Indian Islamic scholar (1929–2021)

T. K. Abdullah (1929 – 15 October 2021) was an Islamic scholar, senior leader and member of Central Advisory Council of Jamaat-e-Islami Hind. He was a founding member of the All India Muslim Personal Law Board.

==Early life and education==
T. K. Abdullah was born in 1929 at Ayancheri, a village in Kozhikode District. He completed his education from various Islamic institutes.

==Career==
===Editor===
After joining Prabodhanam in 1950, he became deputy chief editor in 1959. In 1964, while Prabodhanam started weekly, Abdullah was the first chief editor until 1995.

===Literary works===
He contributed to translating two volumes of Tafhim-ul-Quran to Malayalam. He was chief editor of "Islamic Encyclopedia Project" being published by Islamic Publishing House. He wrote some books such as Nadannu theeratha vazhikalil, Navothana dharmangal, Nazhikakallukal, Iqbaline kandethal etc.
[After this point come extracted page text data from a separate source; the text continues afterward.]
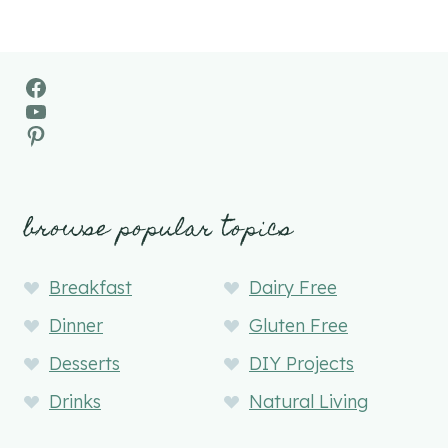
Facebook
YouTube
Pinterest
browse popular topics
Breakfast
Dairy Free
Dinner
Gluten Free
Desserts
DIY Projects
Drinks
Natural Living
==Jamaat-e-Islami Leader==
After getting membership in Jamaat-e-Islami Hind in 1959, he reached the top position in Kerala Jamat (President-Amir) from 1972 to 1979 and from 1982 to 1984 periods. During his leadership, Jamaat-e-Islami Kerala faced the Emergency of 1975. Many of its leaders were jailed during the emergency, including T. K. Abdullah. He was a member of Markazi Majlis-e-Shoora of Jamaat-e-Islami Hind from 1972 until his death.